The stage of lighting the fire, however, was further off than she realized, and she was obliged to sit huddled in her fur coat, opening letters with mottled, shaking hands that were turning rapidly purple, while the charwoman made an excruciating raking sound at the grate, put up an elaborate and exceedingly deliberate erection of coal, sticks, and newspaper, and finally applied to it a match which resulted in a little pale, cold flame which did not seem to Char productive of any warmth whatever.

She sat at her table and wrote:

"DEAREST BRUCEY,

"Will you send me every woollen garment I have in the world, please? Preston will find them. The cold here is quite appalling, and, of course, one feels the absence of proper heating arrangements at the Hostel terribly. It is, however, naturally much more convenient for me to be able to give more time to the work, which is fearfully heavy after my absence, and will probably increase every day now. I am writing from the office, having been able to get in very early. It might not be a bad plan, later on, to put in a couple of hours' work before breakfast, but please don't let the suggestion dismay you! I shall move into rooms as soon as my secretary can find some, and probably send for Preston. She could be quite useful to me in several ways.

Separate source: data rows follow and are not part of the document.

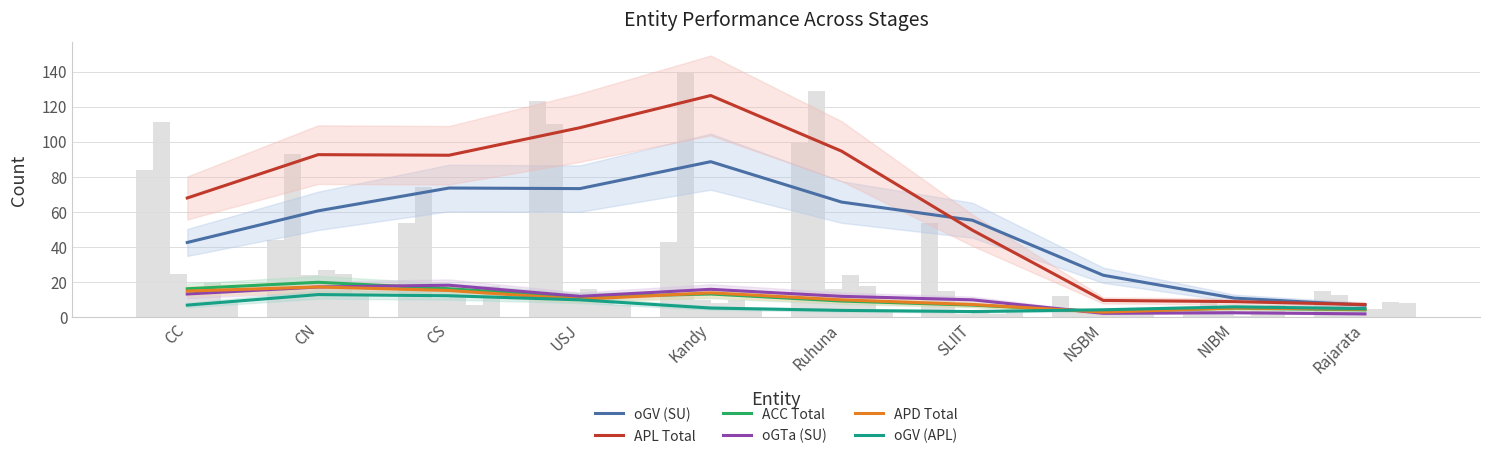

What is the minimum value shown in the chart?

2.0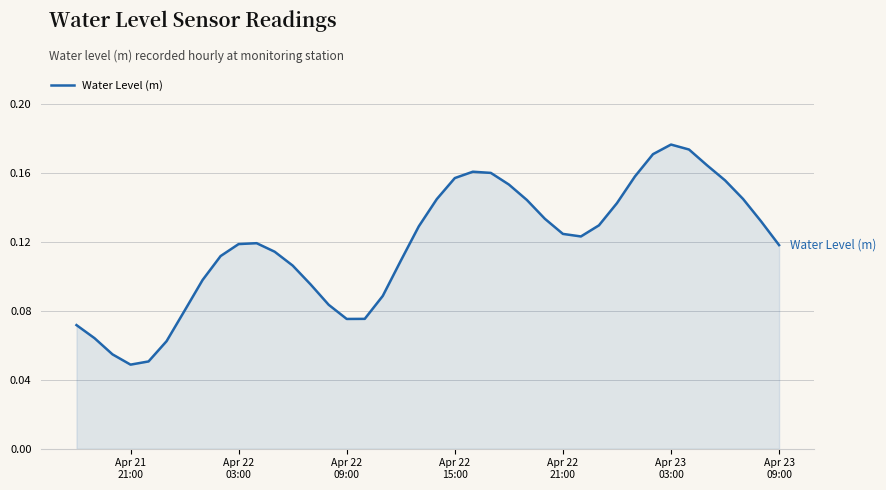

Reading right to left, what are all the values shown in this chart?

0.1	0.1	0.1	0.2	0.2	0.2	0.2	0.2	0.2	0.1	0.1	0.1	0.1	0.1	0.1	0.2	0.2	0.2	0.2	0.1	0.1	0.1	0.1	0.1	0.1	0.1	0.1	0.1	0.1	0.1	0.1	0.1	0.1	0.1	0.1	0.1	0.0	0.1	0.1	0.1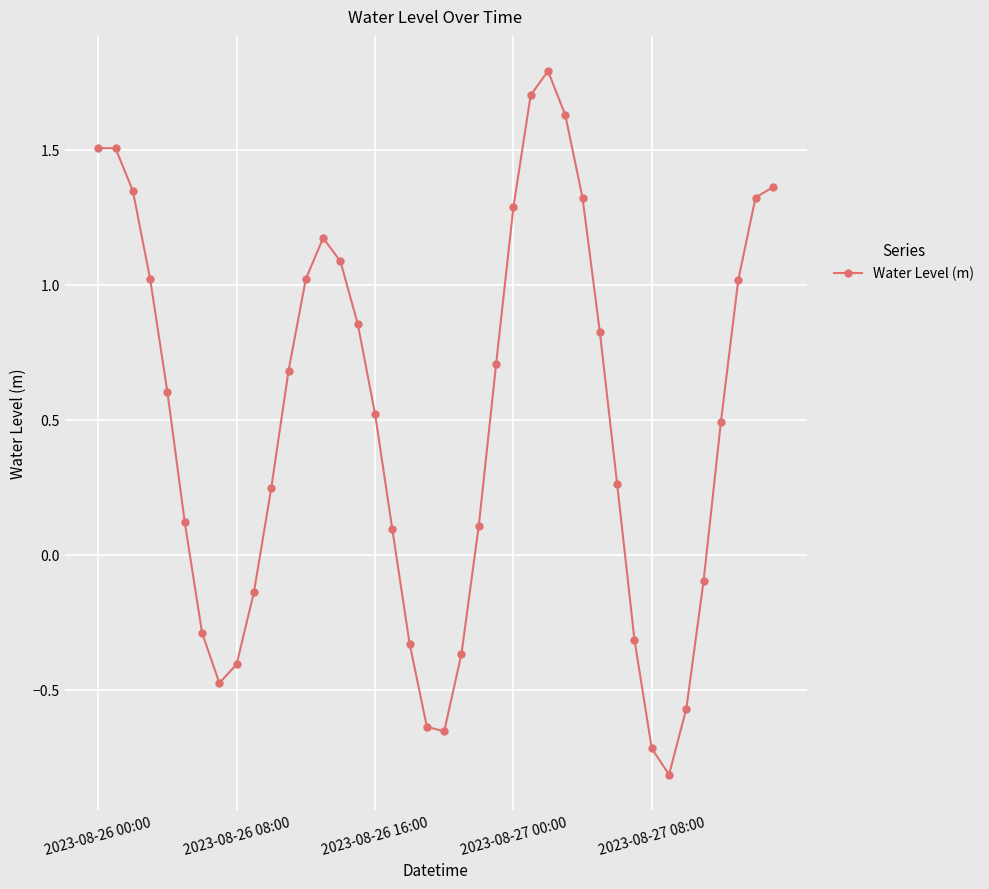

What is the smallest value displayed?

-0.8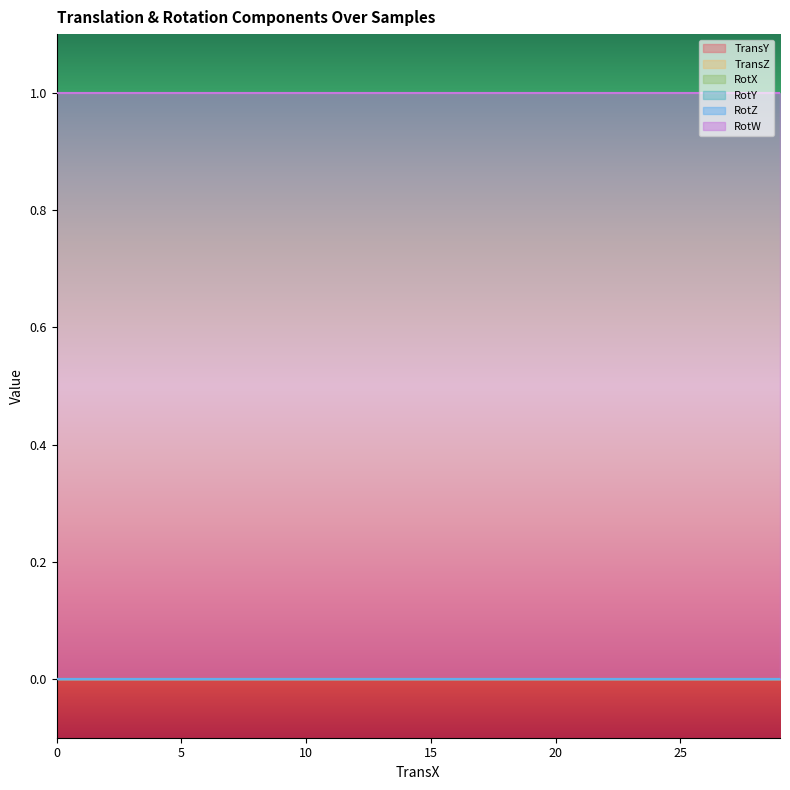

True or false: RotY and RotX intersect in this chart.

False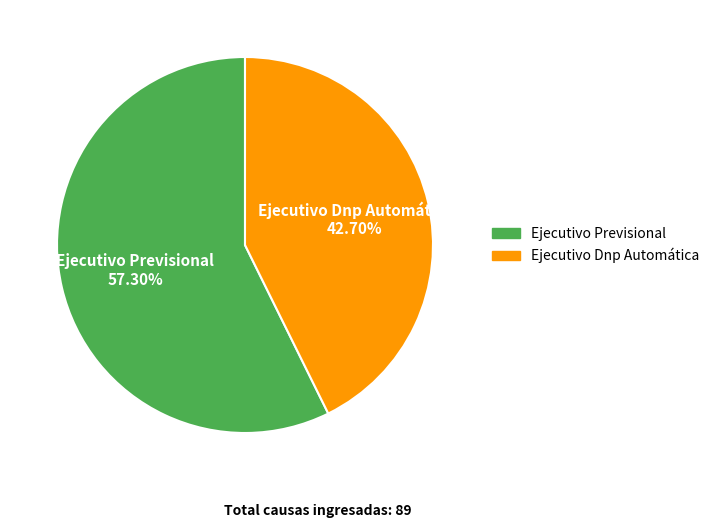

The Ejecutivo Previsional slice represents 51% of the pie. True or false?

False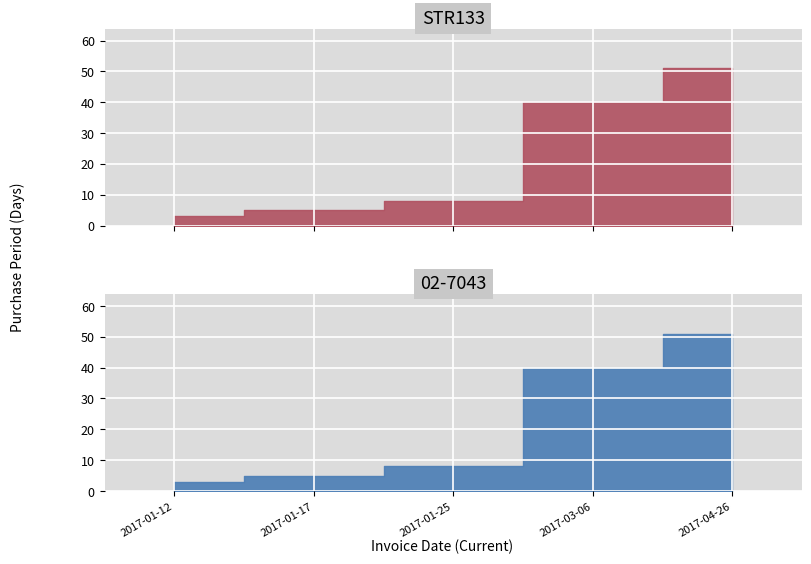

List the labels in order of value, smallest first.

2017-01-12, 2017-01-17, 2017-01-25, 2017-03-06, 2017-04-26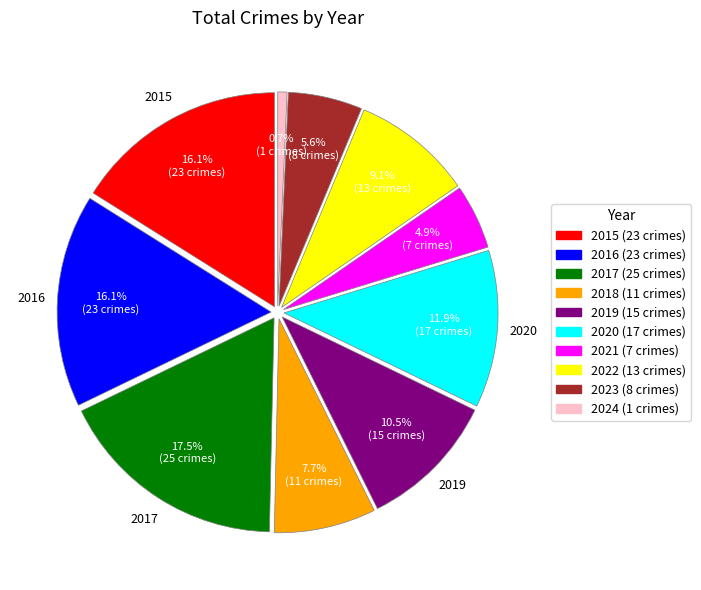

Is there any slice that represents more than half of the pie?

No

"There is a mountain of papers on my table, all waiting to be dealt with, so I can't go on writing; but I know how much you wanted to hear if the Hostel had proved at all possible. Don't worry, dear old Brucey, as I really can manage perfectly well for the present, in spite of the bitter cold and poor Mrs. Bullivant's hopeless bad management. She had not even arranged for my box to be taken upstairs; and as for hot water, decently served meals, or proper waiting, they are simply unknown quantities. I dare say I shall have to make one or two drastic changes. You won't forget to ring me up if there is any change in father's condition, of course. I could come out at once. This anxiety underlying all one's work is heart-breaking, but I know that I was right to decide as I did, and stick to my post.

"Yours as ever,

"CH. VIVIAN.

"P.S. – Do as you like about reading this letter to my mother."

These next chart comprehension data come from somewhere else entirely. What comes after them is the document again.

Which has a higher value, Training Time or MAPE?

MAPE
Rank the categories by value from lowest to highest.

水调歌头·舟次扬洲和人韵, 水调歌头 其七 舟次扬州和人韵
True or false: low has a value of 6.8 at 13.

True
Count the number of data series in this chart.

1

It was fairly certain in what direction Miss Bruce's "liking" would take her on the point, and it was not without satisfaction that Char felt the certainty of her voluntarily embraced hardships becoming known at Plessing.

Her letter to Miss Bruce somehow restored to her that sense of her own adequacy which physical conditions of discomfort, against which she had felt unable to react, had almost destroyed.

When Miss Jones came to work, a few minutes earlier than usual, she noted, with a regret that was not altogether impersonal, the cold, bluish aspect of her employer's complexion, and wondered if she dared infringe on Miss Delmege's cherished privilege of producing a foot-warmer.

But she was not aware that her own excellent circulation, quite unmistakably displayed in her face and in an unusually white pair of capable hands, formed a distinct addition to the sum of calamities that had befallen Miss Vivian.